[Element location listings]
····················

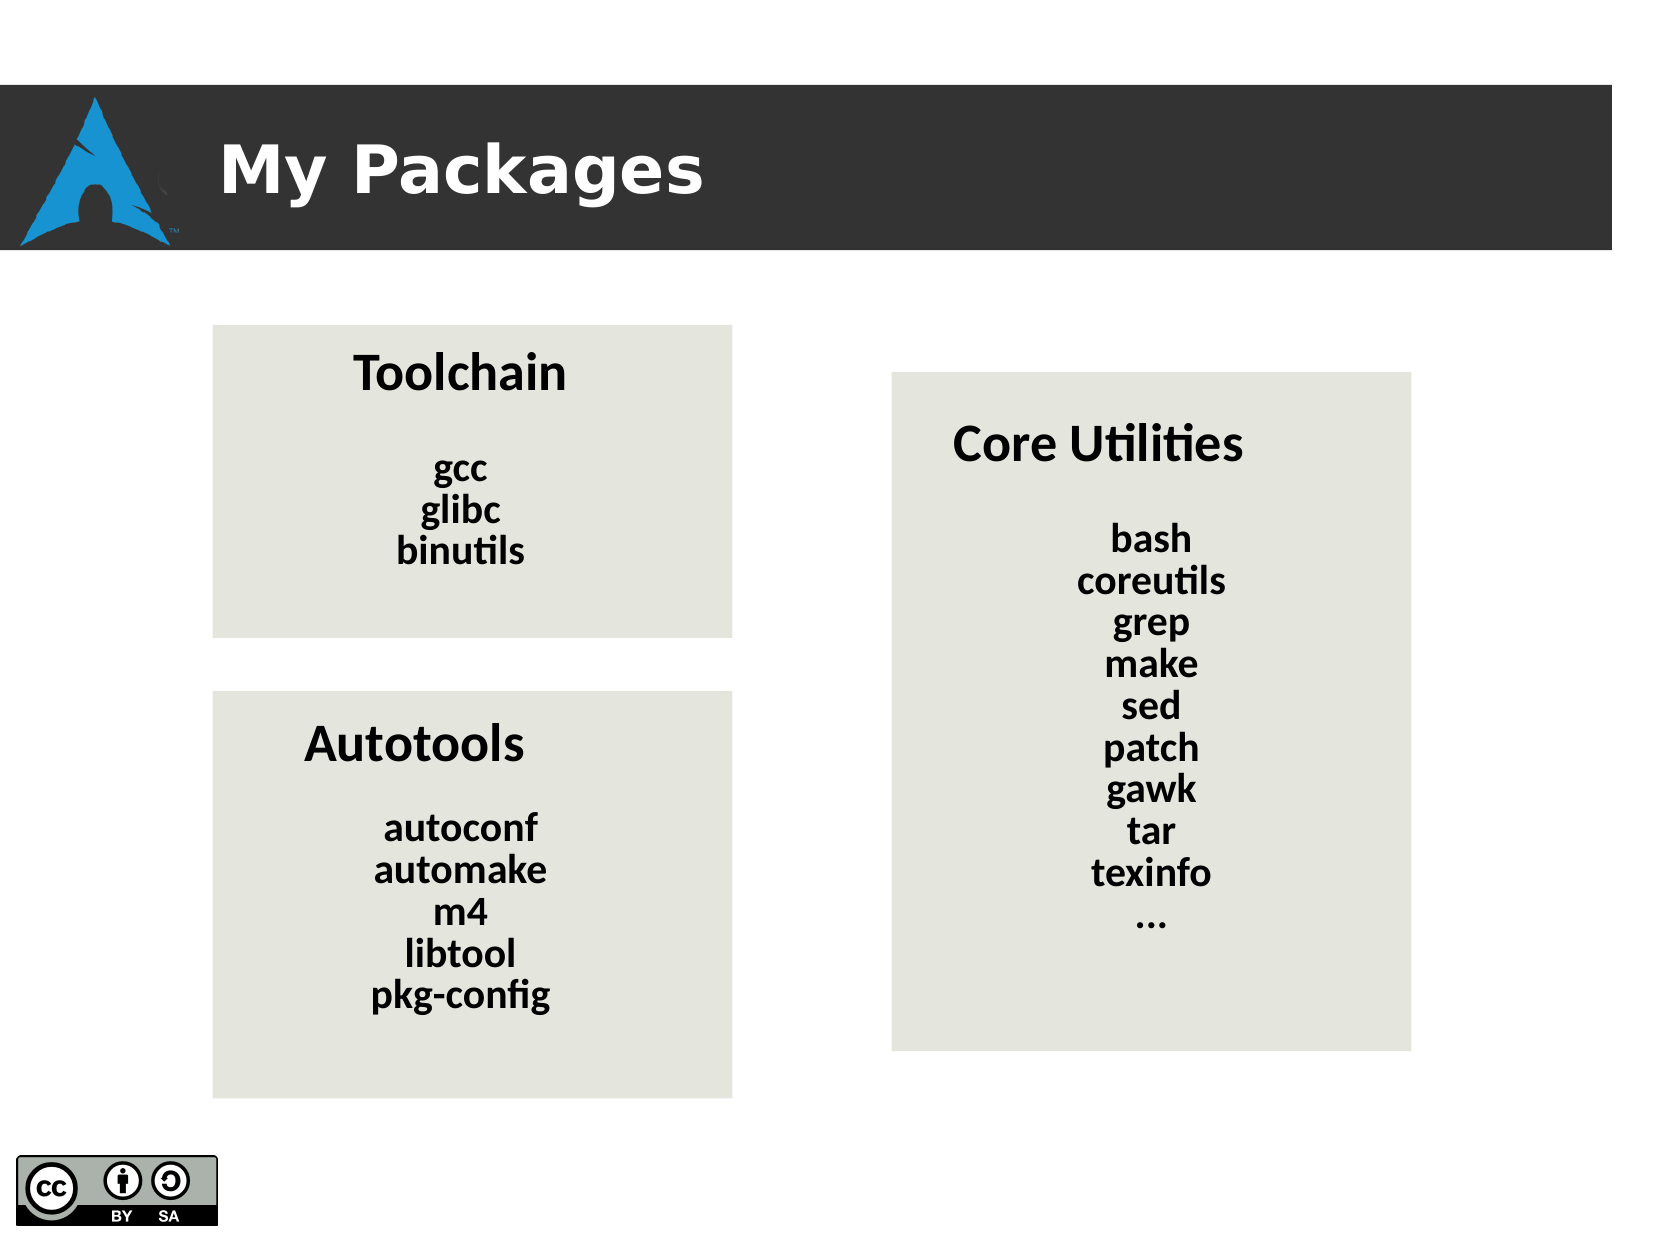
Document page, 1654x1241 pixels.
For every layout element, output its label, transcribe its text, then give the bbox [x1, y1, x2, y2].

picture [16, 1155, 218, 1227]
picture [0, 81, 188, 260]
text_box [212, 324, 733, 638]
text_box Autotools [289, 713, 703, 792]
text_box autoconf automake m4 libtool pkg-config [253, 803, 668, 1061]
text_box [891, 372, 1412, 1052]
text_box My Packages [188, 84, 1612, 250]
text_box bash coreutils grep make sed patch gawk tar texinfo ... [944, 513, 1359, 1014]
text_box [212, 690, 733, 1099]
text_box Core Utilities [938, 413, 1412, 492]
text_box gcc glibc binutils [253, 442, 668, 604]
text_box Toolchain [253, 342, 668, 421]
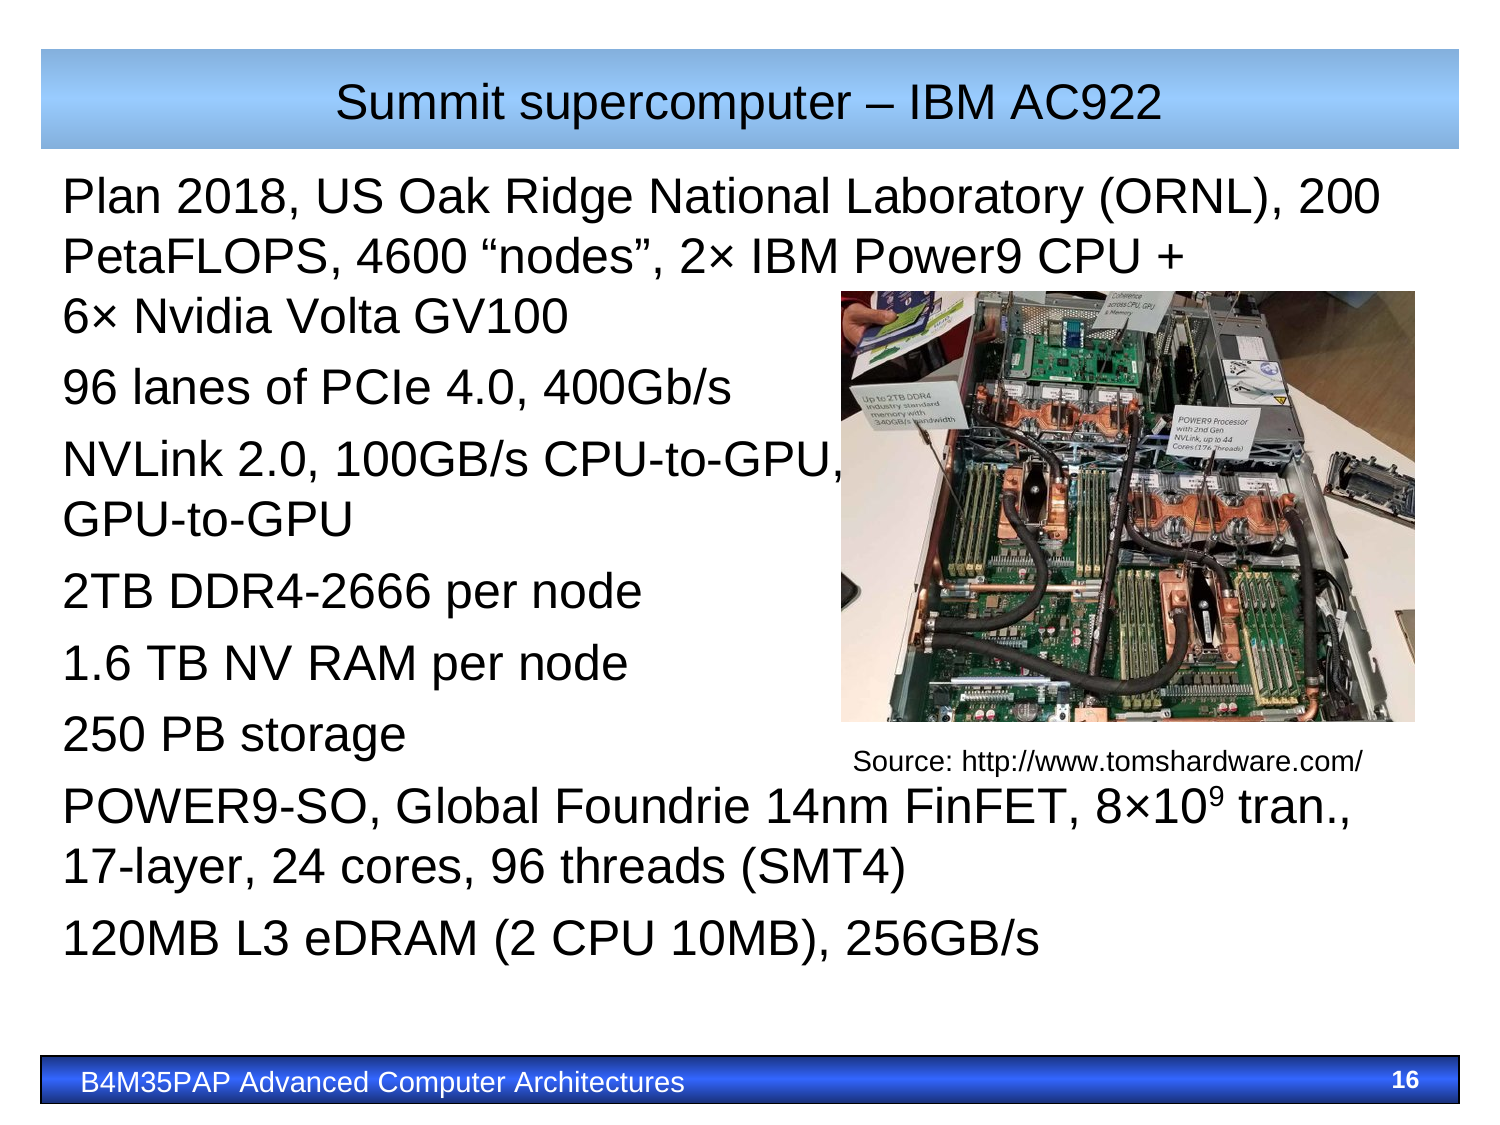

····················

- [Work to do] Render each line of the entries above as a numbered list, skipping blank lines and leaving the pictures out.

- [The result]
1. Document page, 1654x1241 pixels.
2. For every layout element, output its label, transcribe its text, then give the bbox [x1, y1, x2, y2].
3. picture [16, 1155, 218, 1227]
4. picture [0, 81, 188, 260]
5. text_box [212, 324, 733, 638]
6. text_box Autotools [289, 713, 703, 792]
7. text_box autoconf automake m4 libtool pkg-config [253, 803, 668, 1061]
8. text_box [891, 372, 1412, 1052]
9. text_box My Packages [188, 84, 1612, 250]
10. text_box bash coreutils grep make sed patch gawk tar texinfo ... [944, 513, 1359, 1014]
11. text_box [212, 690, 733, 1099]
12. text_box Core Utilities [938, 413, 1412, 492]
13. text_box gcc glibc binutils [253, 442, 668, 604]
14. text_box Toolchain [253, 342, 668, 421]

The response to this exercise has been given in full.